■ MATERIAL SHOWN ■
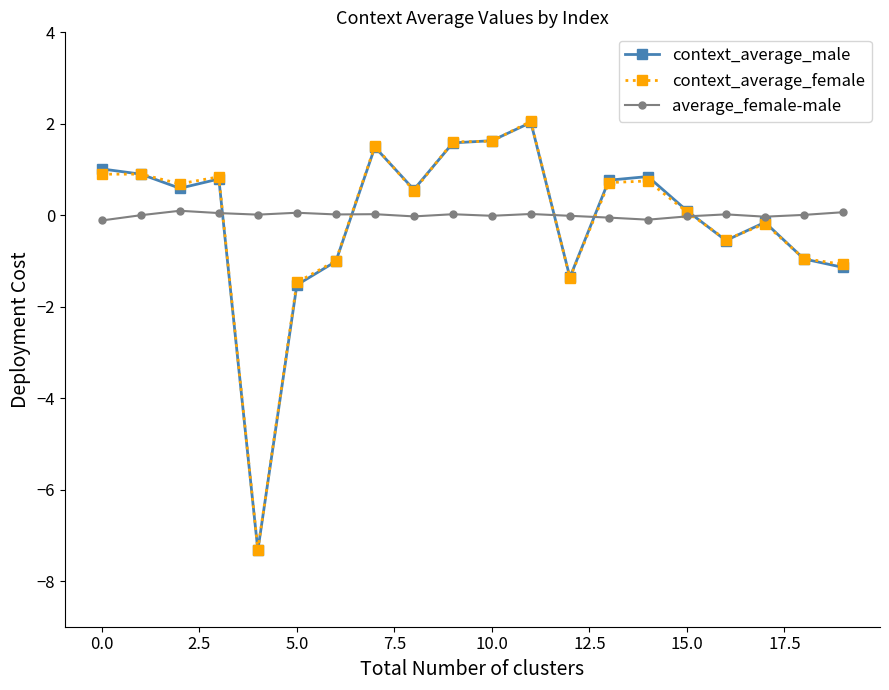

What is the difference between the second highest and minimum values in the average_female-male series?

0.2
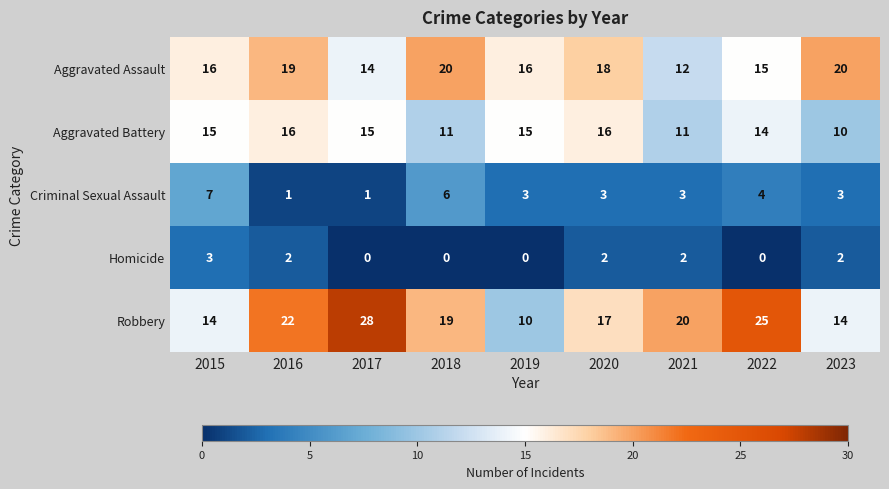

Is it true that Homicide equals 3 at 2021?

False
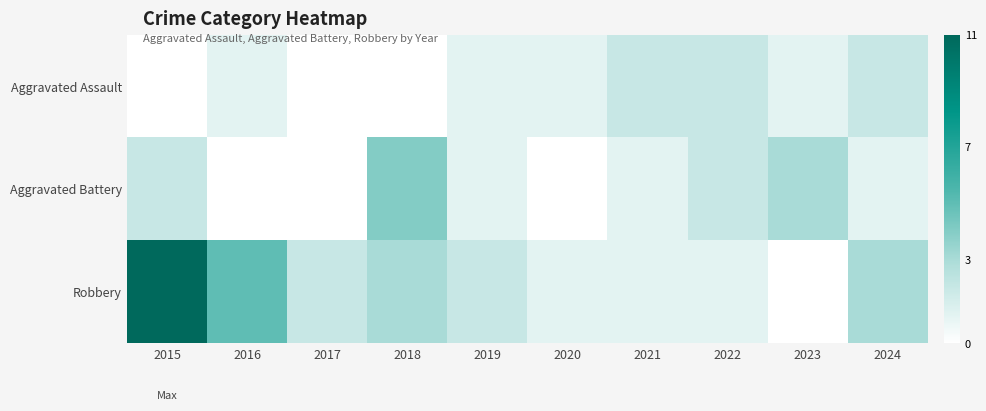

Reading right to left, transcribe all the data shown in this chart.

Aggravated Assault: 2024=2	2023=1	2022=2	2021=2	2020=1	2019=1	2018=0	2017=0	2016=1	2015=0
Aggravated Battery: 2024=1	2023=3	2022=2	2021=1	2020=0	2019=1	2018=4	2017=0	2016=0	2015=2
Robbery: 2024=3	2023=0	2022=1	2021=1	2020=1	2019=2	2018=3	2017=2	2016=5	2015=11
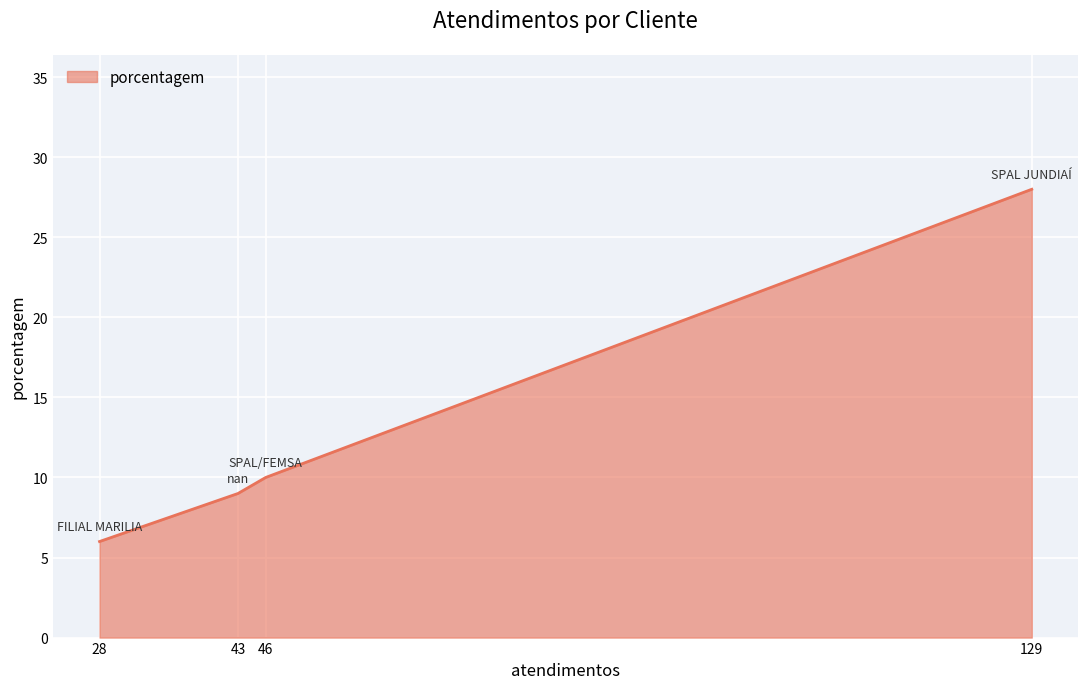

What is the ratio of the value at 46 to the value at 129?

0.4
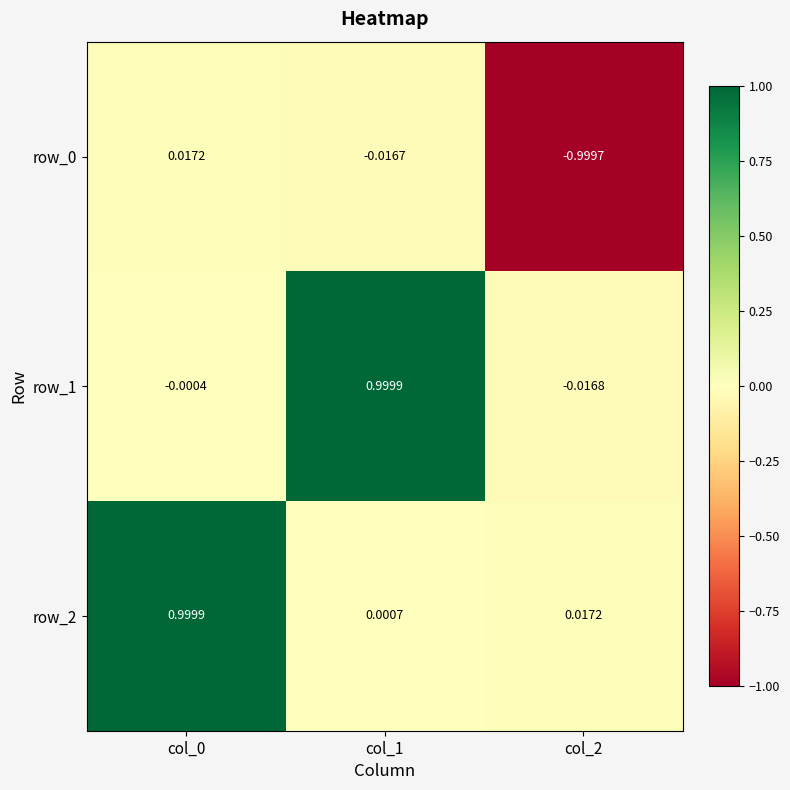

At which category does the chart reach its minimum across all series?

col_2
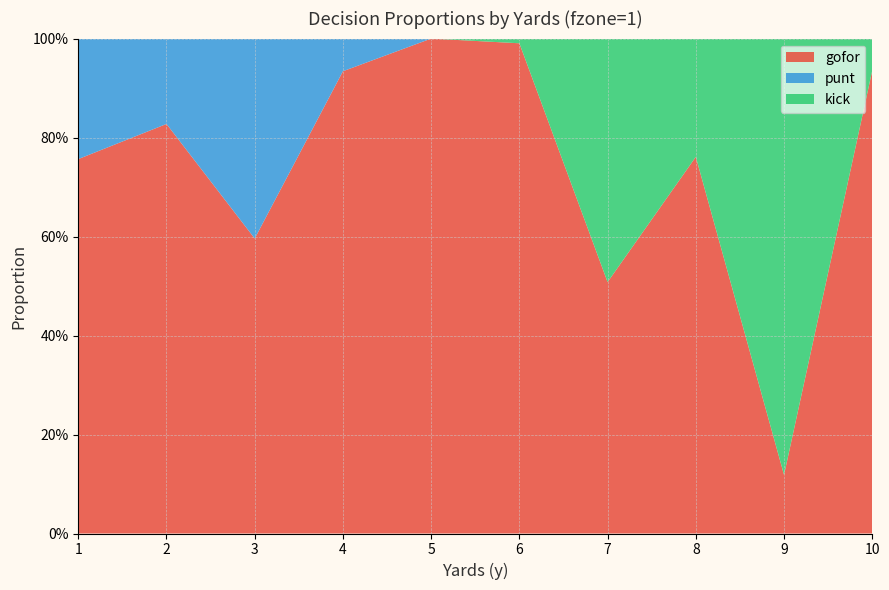

Reading right to left, extract all data points from this chart.

gofor: 0.9	0.1	0.8	0.5	1.0	1.0	0.9	0.6	0.8	0.8
punt: 0.0	0.0	0.0	0.0	0.0	0.0	0.1	0.4	0.2	0.2
kick: 0.1	0.9	0.2	0.5	0.0	0.0	0.0	0.0	0.0	0.0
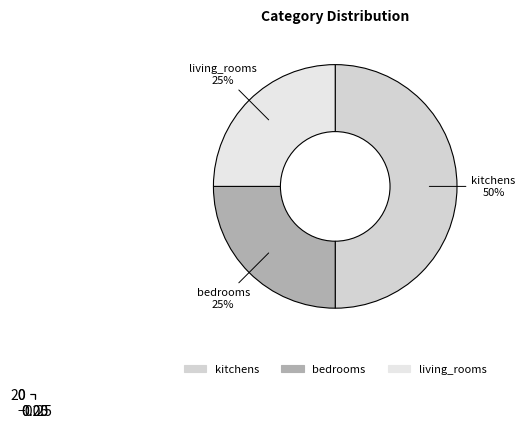

To the nearest percent, what is the combined percentage of kitchens and bedrooms?

75%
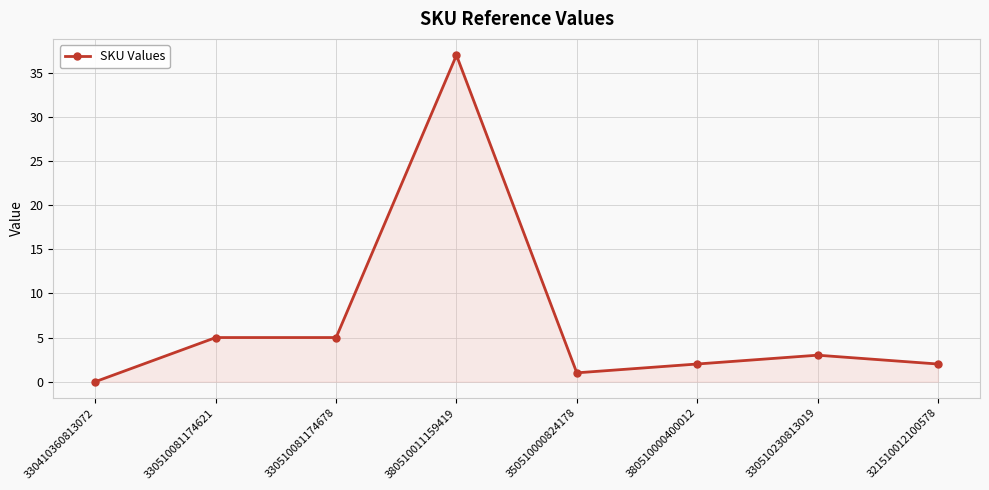

What is the maximum value shown in the chart?

37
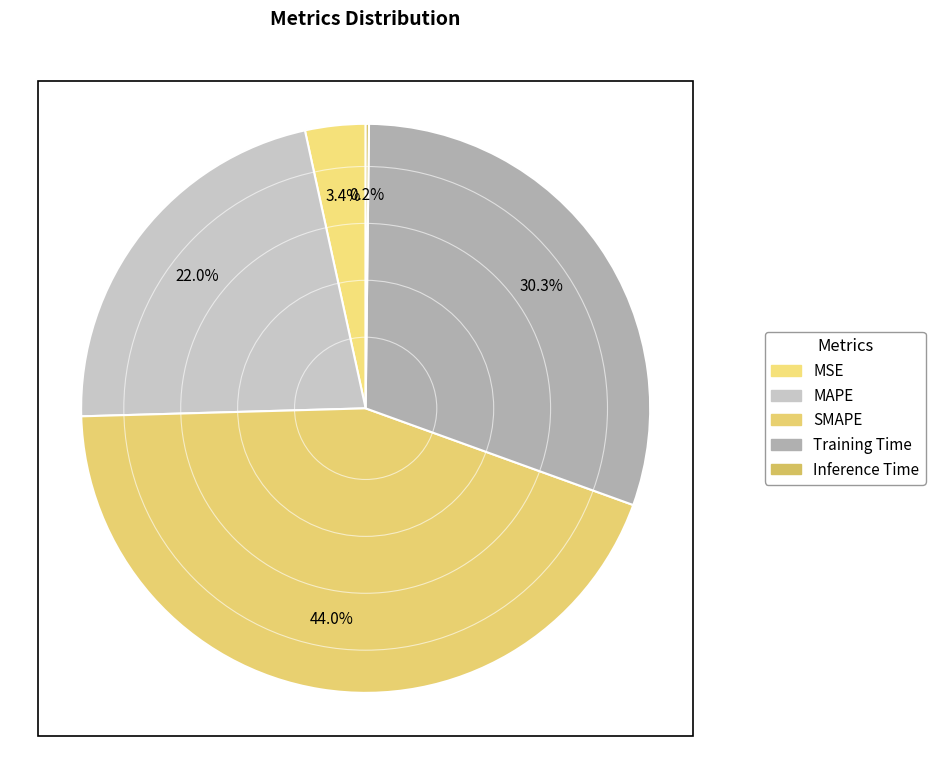

The MSE slice represents 3% of the pie. True or false?

True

■ YOUR TASK ■
Rewrite the records from their beginning through the line containing "Reading right to left, transcribe", swapping "Homicide" for "Burglary" and leaving everything else unchanged. Omit the pictures from your answer.

■ OUTPUT OF THE TASK ■
What is the difference between the second highest and minimum values in the average_female-male series?

0.2

Is it true that Burglary equals 3 at 2021?

False

Reading right to left, transcribe all the data shown in this chart.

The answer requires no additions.